Aligned pdb file: mysim_aligned.pdb
RMSF data file: mysim_rmsf.dat
RMSD data file: mysim_rmsd.dat

Number of frames considered: 5
Average RMSD of all atoms: 2.01
Average RMSD of the 80.0% atoms of lowest RMSD: 1.13
Average RMSD of the 20.0% atoms of highest RMSD: 5.31

Frame indices availabe in field: frame_indices
RMSD data availabe in fields: rmsd_low, rmsd_high, and rmsd_all

RMSF data availabe in field: rmsf (Number of atoms: 43)
-------------------------------------------------------------------

We now see that we can, in average, align 80% of the atoms in all frames to 1.13Å. The output RMSD and RMSF data is available in the md data structure, and additionally three files were generated, containing:

mysim_aligned.pdb: a sequence of PDB files of the aligned trajectory.
mysim_rmsd.dat: the RMSD data for low, high, and all atoms.
mysim_rmsf.dat: the RMSF data for the atoms, resulting from the robust alignment.

We can plot an overview of the results with:

plot(md)

And we can see that, in this short (5-frame) trajectory, the N-terminal region of the protein is the one responsible for the structural deviations, while there is a rigid structural core between residues I221 and K249.

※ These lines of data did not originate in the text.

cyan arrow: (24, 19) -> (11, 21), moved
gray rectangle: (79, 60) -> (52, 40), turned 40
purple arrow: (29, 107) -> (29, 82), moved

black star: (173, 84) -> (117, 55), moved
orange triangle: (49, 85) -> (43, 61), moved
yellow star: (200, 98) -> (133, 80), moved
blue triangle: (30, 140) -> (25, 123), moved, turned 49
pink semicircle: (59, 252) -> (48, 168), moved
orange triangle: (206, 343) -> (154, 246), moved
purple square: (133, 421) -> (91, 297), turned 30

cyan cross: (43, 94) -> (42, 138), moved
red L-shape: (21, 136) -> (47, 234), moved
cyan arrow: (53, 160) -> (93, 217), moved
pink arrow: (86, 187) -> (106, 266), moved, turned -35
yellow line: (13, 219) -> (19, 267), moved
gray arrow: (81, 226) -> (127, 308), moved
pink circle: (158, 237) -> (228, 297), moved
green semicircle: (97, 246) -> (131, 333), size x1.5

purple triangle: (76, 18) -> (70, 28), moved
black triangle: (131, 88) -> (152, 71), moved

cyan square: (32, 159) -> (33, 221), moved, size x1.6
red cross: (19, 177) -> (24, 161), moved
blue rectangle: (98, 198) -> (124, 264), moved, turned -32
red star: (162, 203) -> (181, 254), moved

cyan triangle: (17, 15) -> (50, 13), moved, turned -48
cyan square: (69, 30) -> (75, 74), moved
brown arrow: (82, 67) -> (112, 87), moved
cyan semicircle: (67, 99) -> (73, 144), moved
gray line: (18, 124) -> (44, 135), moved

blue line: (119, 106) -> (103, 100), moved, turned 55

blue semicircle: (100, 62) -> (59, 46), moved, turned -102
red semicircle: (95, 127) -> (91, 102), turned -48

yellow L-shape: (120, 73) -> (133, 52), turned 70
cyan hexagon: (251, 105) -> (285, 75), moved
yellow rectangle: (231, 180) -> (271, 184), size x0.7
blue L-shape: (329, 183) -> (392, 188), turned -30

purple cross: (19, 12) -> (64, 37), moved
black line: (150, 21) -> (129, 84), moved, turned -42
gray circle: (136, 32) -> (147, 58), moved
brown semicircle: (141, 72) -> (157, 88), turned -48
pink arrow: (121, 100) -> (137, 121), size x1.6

Step 3: Visualization of the aligned trajectory

The PDB file created by mdlovofit contains the frames aligned to the reference frame, according to the robust alignment based on the least mobile substructure (determined by fraction). The file contains multiple models, separated by the END keyword.

The occupancy field of the atoms determines if the atom was used in the aligment, thus if it was found among the least mobile atoms of the simulation. The beta field contains the RMSF of the atom, in each frame.

Using, for example, VMD, it is possible to display all frames at once, colored by occupancy, providing an overview of the mobility of the structure:

This structural superposition and the associated colors are correlatd with the RMSF plot above. Red atoms were not used for the aligment and display high mobility, and blue atoms represent the stable core of the structure and were aligned.